Greening the HP14570 Power Controller
This is a quite interesting piece of equipment for audio use. It takes your mains and sends it to 3 groups of 4 outputs (so total of 12). The unit basically consists of 3 group boards with all the circuitry for 4 outlets each. The outputs are filtered for differential and common mode noise and interference. Each output is separately switched on at the voltage zero crossing, and switched off at the current zero crossing. So the switching is pretty much noise free, and the filtering is ideal for powering audio stuff.
In the intended setup, the switching was done electronically through a separate piece of equipment that could be controlled through the famous IEEE interface, and which is similar to the HP-IB interface bus. You were supposed to use this thing in a lab environment to automate testing and to switch each group of test equipment on or off depending on the particular test you were doing. The external switching connections are here.
Switching is quite elegant: First a triac is used to close the output. But a triac has a little threshold voltage that would distort the nice, filtered mains sine wave. So, a short interval later, a relay bridges the triac. At switch-off, first the relay opens, then the triac. So, the relay never has to break appreciable voltage- or current levels.
Click for full size assy drawing
I modified my 14570 so I can switch my complete audio set-up on or off either by a toggle switch on the front panel or by the IR remote I use for other functions. The set-up is such, that if I switch it on, it goes through a timed sequence and switches the equipment as follows:
- switch on my sources (CD, DVD etc) one by one;
- switch on the cross-over filters, equalizers etc one by one;
- switch on the power amps one by one.
Switching off follows a similar sequence in the other direction. The beauty of the system is that switching 'thumps' are avoided, and also that those high-inrush current power supplies of the power amps don't come on all at the same time, avoiding mains sag. And it is really nice to switch your complete system on or off by a single button press too.
The control circuit is quite simple: a 16F627 PIC microcontroller driving the switch inputs for each of the 12 channels. The software takes care of the timing and sequencing.
The circuit is supplied through the +5V DC of one of the group boards. In theory, all the grounds of the three groups are interconnected, but to avoid any possibility of ground currents, I drive the two other groups' switch inputs isolated through an opto coupler.
And ohh, yes, almost forgot. It has a receiver for a standard Philips RC5 IR remote control. Activating and deactivating my sound system now is just a lazy button press away.
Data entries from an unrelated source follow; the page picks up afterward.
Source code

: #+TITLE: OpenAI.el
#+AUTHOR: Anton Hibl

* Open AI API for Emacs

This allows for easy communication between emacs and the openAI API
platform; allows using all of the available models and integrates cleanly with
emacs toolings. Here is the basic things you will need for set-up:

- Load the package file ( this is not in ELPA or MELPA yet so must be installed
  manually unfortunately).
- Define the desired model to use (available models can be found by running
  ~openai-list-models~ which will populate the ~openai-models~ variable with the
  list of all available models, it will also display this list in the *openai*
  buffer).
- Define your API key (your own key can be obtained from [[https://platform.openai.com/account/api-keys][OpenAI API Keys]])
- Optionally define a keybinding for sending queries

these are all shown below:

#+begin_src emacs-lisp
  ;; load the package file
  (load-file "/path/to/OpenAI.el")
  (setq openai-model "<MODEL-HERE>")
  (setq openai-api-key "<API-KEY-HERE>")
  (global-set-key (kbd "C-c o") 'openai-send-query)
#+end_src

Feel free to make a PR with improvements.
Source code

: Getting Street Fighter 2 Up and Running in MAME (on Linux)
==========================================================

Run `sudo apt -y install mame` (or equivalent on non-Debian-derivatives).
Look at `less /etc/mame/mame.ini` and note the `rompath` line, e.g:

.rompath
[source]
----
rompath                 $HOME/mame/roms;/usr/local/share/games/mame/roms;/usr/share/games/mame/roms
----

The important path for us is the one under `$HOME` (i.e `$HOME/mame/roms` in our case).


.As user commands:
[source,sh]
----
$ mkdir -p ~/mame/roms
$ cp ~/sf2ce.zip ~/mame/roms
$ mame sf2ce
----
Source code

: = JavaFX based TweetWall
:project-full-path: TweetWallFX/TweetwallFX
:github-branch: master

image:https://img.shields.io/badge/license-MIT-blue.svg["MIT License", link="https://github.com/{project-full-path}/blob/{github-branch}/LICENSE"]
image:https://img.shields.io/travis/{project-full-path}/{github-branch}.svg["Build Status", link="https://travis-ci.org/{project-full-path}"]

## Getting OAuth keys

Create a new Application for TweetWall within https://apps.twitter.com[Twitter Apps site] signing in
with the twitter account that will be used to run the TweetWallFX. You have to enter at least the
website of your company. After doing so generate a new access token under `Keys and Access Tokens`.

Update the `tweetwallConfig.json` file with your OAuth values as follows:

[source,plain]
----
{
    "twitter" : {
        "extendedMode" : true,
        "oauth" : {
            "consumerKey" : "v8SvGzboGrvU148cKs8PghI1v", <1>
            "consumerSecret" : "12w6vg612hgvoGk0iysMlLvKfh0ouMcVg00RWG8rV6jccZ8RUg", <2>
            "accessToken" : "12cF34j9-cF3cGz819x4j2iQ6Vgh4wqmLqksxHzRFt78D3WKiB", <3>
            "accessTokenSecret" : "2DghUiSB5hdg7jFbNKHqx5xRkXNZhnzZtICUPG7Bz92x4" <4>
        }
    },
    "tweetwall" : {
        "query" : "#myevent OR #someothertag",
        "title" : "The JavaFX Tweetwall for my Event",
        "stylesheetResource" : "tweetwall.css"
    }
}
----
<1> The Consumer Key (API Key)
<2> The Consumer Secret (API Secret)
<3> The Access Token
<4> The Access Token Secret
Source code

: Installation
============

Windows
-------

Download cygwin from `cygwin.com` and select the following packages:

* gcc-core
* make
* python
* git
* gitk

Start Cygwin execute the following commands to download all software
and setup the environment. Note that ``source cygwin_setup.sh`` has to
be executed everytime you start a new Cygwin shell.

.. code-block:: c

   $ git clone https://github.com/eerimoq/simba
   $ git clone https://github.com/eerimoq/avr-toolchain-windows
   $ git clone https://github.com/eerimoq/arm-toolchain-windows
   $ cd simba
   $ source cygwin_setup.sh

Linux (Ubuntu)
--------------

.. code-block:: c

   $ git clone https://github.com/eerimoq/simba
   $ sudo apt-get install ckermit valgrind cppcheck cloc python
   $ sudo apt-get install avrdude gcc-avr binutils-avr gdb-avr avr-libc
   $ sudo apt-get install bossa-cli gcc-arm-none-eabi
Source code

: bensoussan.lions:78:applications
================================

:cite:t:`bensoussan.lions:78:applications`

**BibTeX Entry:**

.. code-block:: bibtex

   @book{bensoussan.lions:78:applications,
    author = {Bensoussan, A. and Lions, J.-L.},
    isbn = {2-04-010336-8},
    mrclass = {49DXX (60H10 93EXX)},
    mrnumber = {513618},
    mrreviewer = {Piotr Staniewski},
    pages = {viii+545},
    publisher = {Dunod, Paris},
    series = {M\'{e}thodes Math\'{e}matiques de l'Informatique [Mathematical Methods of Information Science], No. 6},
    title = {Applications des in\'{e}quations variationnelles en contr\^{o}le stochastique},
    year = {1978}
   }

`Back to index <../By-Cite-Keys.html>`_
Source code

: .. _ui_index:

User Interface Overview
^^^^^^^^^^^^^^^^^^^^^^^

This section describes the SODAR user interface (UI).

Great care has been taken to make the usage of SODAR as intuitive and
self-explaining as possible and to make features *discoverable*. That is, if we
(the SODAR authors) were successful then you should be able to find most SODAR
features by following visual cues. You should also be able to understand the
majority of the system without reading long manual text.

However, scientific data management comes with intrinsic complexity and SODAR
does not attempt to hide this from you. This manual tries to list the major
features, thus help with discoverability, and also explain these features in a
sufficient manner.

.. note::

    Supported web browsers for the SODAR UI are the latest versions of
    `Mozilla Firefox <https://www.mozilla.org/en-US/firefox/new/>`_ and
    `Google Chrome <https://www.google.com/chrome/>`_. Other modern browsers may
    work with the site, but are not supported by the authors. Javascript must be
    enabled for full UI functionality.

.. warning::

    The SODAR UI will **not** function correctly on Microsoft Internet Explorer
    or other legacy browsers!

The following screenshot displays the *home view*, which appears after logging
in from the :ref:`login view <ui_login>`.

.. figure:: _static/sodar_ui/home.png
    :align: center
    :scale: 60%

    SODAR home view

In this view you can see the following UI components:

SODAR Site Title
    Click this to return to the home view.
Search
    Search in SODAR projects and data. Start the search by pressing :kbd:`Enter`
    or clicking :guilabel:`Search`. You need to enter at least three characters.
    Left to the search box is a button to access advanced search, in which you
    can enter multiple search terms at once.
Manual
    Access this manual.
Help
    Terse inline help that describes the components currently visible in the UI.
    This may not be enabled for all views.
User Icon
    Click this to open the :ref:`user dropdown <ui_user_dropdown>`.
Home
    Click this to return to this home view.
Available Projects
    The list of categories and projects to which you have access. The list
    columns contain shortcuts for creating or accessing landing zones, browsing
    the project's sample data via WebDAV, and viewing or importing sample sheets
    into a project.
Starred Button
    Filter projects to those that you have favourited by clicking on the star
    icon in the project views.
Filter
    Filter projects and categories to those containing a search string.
The IR receiver is behind a small piece of red Plexiglas behind a hole in the front panel.
The control PCB
The control circuit only needs a small PCB that finds an easy place inside the HP14570. The +5V power comes from one of the group boards. Three flat cables link the switching outputs to each of the three Group boards.
The control signals are active low and the HP14570 control inputs have pull-ups, so to switch on an output you pull the corresponding control line low. For group A that is done directly through the PIC. As I wanted a galvanic isolation with Group B and C, I used opto couplers and pull-down transistors for those.
One issue is the connections to your switched mains outlets. The original '14570 had proprietary connectors that actually fit all 12 on the 19" back panel. Mating plugs are pure unobtanium. That means you have to use your creativity. I am currently putting together an external extension strip with a thick umbilical cable to the '14570 with switching wires for all 12 outlets. Ugly, but effective.
If you are lucky enough to get yourself an HP14570, you want the service manual as well. You can get a .pdf version at ArtekManuals. High quality scans for a reasonable price. Tell them I send you.